Como señala Castiella, el Supremo no niega el derecho de los padres a decidir y supervisar la enseñanza de cuestiones morales a sus hijos (de hecho, las sentencias les animan a estar vigilantes y denunciar cualquier violación de este derecho), pero reconoce un derecho del Estado a establecer una moral pública en contraposición a la supuesta moral privada de los ciudadanos (en este caso, los padres objetores). Esta distinción moral pública/moral privada no tiene ninguna fundamentación jurídica: es una dicotomía, una distinción meramente ideológica, que cualquier persona tiene el derecho a sostener, pero que un tribunal no puede imponer dando por supuesta su veracidad.
La dicotomía moral pública/moral privada es, precisamente una distinción de las que las mismas sentencias del Supremo llama «puntos de vista determinados sobre cuestiones morales que en la sociedad española son controvertidas». Es decir, las sentencias del Supremo son una pescadilla que se muerde la cola estableciendo como fundamento incontrovertible de sus sentencias una teoría moral absolutamente controvertida: el desdoblamiento de la moral en pública y privada, por lo que el Estado puede y debe establecer el comportamiento moral («público») de sus ciudadanos y, en consecuencia, determinar unos objetivos, contenidos y criterios de evaluación de lo que ha de ser el «buen ciudadano» con independencia de sus convicciones morales «particulares».
Asumida esta distinción ideológica tan respetable como discutible, no puede producirse conflicto de intereses: cada ciudadano debe obrar «en la esfera pública» conforme a la «moral pública» que dicta el Estado. Y debe reservarse para su «esfera privada» la «moral privada» que estime más conveniente. Separando y estableciendo un paralelismo entre «las dos morales» no cabe el conflicto para los defensores de la Educación para la Ciudadanía, que proponen esta dualidad como algo establecido e indubitable, si bien no deja de ser una postura meramente ideológica contrapuesta a todas aquellas concepciones antropológicas que sostienen la indivisibilidad de la moral en la persona humana.

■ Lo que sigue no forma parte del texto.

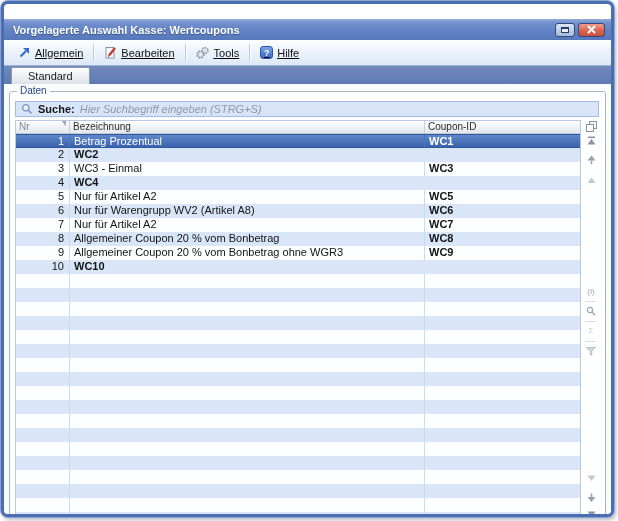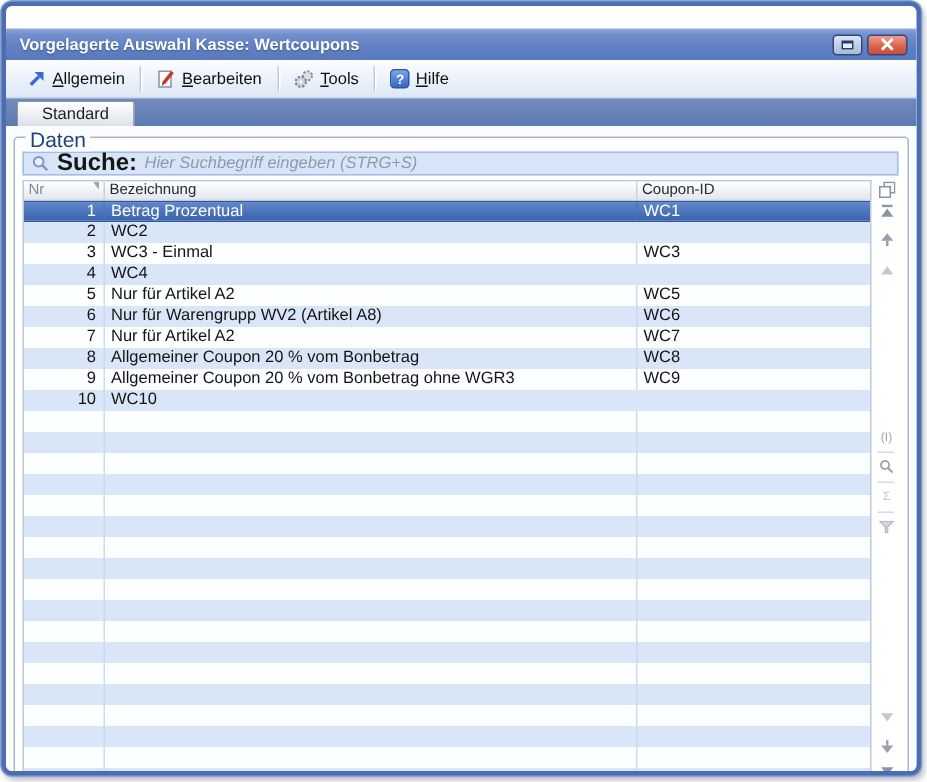--- a/index.html
+++ b/index.html
@@ -21,44 +21,45 @@
   .win-btn { height:14px; border:1px solid #30497e; border-radius:3px; margin-left:3px;
     display:flex; align-items:center; justify-content:center; cursor:default; }
   .btn-restore { width:20px; background:linear-gradient(180deg,#dde5f2,#a9b9d6); }
   .btn-restore .glyph { width:8px; height:6px; border:1px solid #233e6d; border-top-width:2px; background:#e9eef6; }
   .btn-close { width:27px; background:linear-gradient(180deg,#f09b8c,#d8604c 60%,#c74f3c); }
   
   .toolbar {
     height:26px; flex:0 0 26px; display:flex; align-items:center; padding-left:10px;
     background:linear-gradient(180deg,#fcfdff 0%,#eaf1fa 55%,#dde8f6 100%);
     border-bottom:1px solid #9fb3d8;
+    text-decoration:underline;
   }
   .tool-item { display:flex; align-items:center; gap:4px; font-size:11px; color:#101010; padding:2px 4px; cursor:default; }
   .tool-sep { width:1px; height:17px; background:#bccbe2; margin:0 6px; box-shadow:1px 0 0 #fff; }
   .accel { text-decoration:underline; }
   .help-box { width:13px; height:13px; border-radius:3px; border:1px solid #2b55a8;
     background:linear-gradient(180deg,#7aa3e8,#3767c6); color:#fff; font-size:9px; font-weight:bold;
     display:flex; align-items:center; justify-content:center; }
   
   .tabstrip { height:18px; flex:0 0 18px; background:linear-gradient(180deg,#7289bd,#5d7bb1); padding-left:7px; }
   .tab {
     display:inline-block; height:17px; margin-top:1px; padding:2px 16px 0;
     background:linear-gradient(180deg,#fefefe,#dee2e9); border:1px solid #8d99ad; border-bottom:none;
     border-radius:2px 2px 0 0; font-size:11px; color:#1c1c1c;
   }
   
   .content { flex:1; background:#fbfcfe; padding:3px 5px 4px; }
   .groupbox { position:relative; border:1px solid #a9b6ca; border-radius:3px; margin-top:4px;
     height:calc(100% - 4px); padding:9px 5px 4px; background:#fff; }
   .groupbox-label { position:absolute; top:-7px; left:7px; background:#fbfcfe; padding:0 3px;
-    font-size:14px; color:#1f4480; }
+    font-size:10px; color:#1f4480; }
   
   .searchbar { height:16px; background:#d8e5f8; border:1px solid #a3bce2; display:flex;
     align-items:center; gap:5px; padding:0 5px; margin:0 1px 3px 0; }
-  .search-label { font-size:16px; font-weight:bold; color:#161616; }
+  .search-label { font-size:11px; font-weight:bold; color:#161616; }
   .search-input { flex:1; border:none; background:transparent; outline:none;
     font-family:"Liberation Sans", sans-serif; font-size:11px; font-style:italic; color:#4a5468; }
   .search-input::placeholder { color:#8e9aac; font-style:italic; opacity:1; }
   
   .grid-wrap { display:flex; height:400px; }
   .grid { flex:1; border:1px solid #bac9e2; background:#fff; overflow:hidden; }
   .ghead { height:13px; display:flex; align-items:stretch;
     background:linear-gradient(180deg,#ffffff,#edf0f5 60%,#e3e7ee); border-bottom:1px solid #c3cad7; }
   .hcell { font-size:10px; padding:0 3px; color:#2b2b2b; display:flex; align-items:flex-start;
     border-right:1px solid #c9d0dc; line-height:12px;gap:32px; }
@@ -66,21 +67,21 @@
   .hcell-bez { flex:1; }
   .hcell-id { width:155px; border-right:none; }
   .grow { height:14px; display:flex; font-size:11px; line-height:13px; color:#141414; }
   .grow.odd { background:#fdfeff; }
   .grow.even { background:#d9e6f7; }
   .grow.selected { background:linear-gradient(180deg,#5e87cb,#3a63ac); color:#fff;
     border-top:1px solid #2f579d; border-bottom:1px solid #2f579d; }
   .cell { overflow:hidden; white-space:nowrap; }
   .cell-nr { width:54px; text-align:right; padding-right:5px; border-right:1px solid #cbdaf0; }
   .cell-bez { flex:1; padding-left:4px; border-right:1px solid #cbdaf0; }
-  .cell-id { width:155px; padding-left:4px; }
+  .cell-id { width:155px; padding-left:4px;font-weight:bold; }
   .grow.selected .cell-nr, .grow.selected .cell-bez { border-right-color:#4a74ba; }
   
   .navstrip { width:19px; position:relative; }
   .nav-btn { position:absolute; left:4px; width:12px; height:12px; display:flex;
     align-items:center; justify-content:center; cursor:default; }
   .chooser-box { position:absolute; left:3px; top:0px; width:14px; height:13px;
     display:flex; align-items:center; justify-content:center; }
   .glyph-txt { font-size:8px; color:#9aa3b0; line-height:8px; }
   .nav-sep { position:absolute; left:4px; width:11px; height:1px; background:#d6dae1; }
 </style>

Y es que, en definitiva, quienes niegan que la Educación para la Ciudadanía pretenda establecer criterios morales se contradicen inmediatamente por mucho que se amparen en el torpe recurso de distinguir entre moral pública y privada para verter la moral privada en una moral pública que abarque todos los ámbitos de actuación de las personas. Solo resta menospreciar el valor de la moral privada para haber terminado el proceso de sustitución de las normas de conducta personales por las que dicta el Estado. El Leviathán que pretende ordenar nuestras conductas.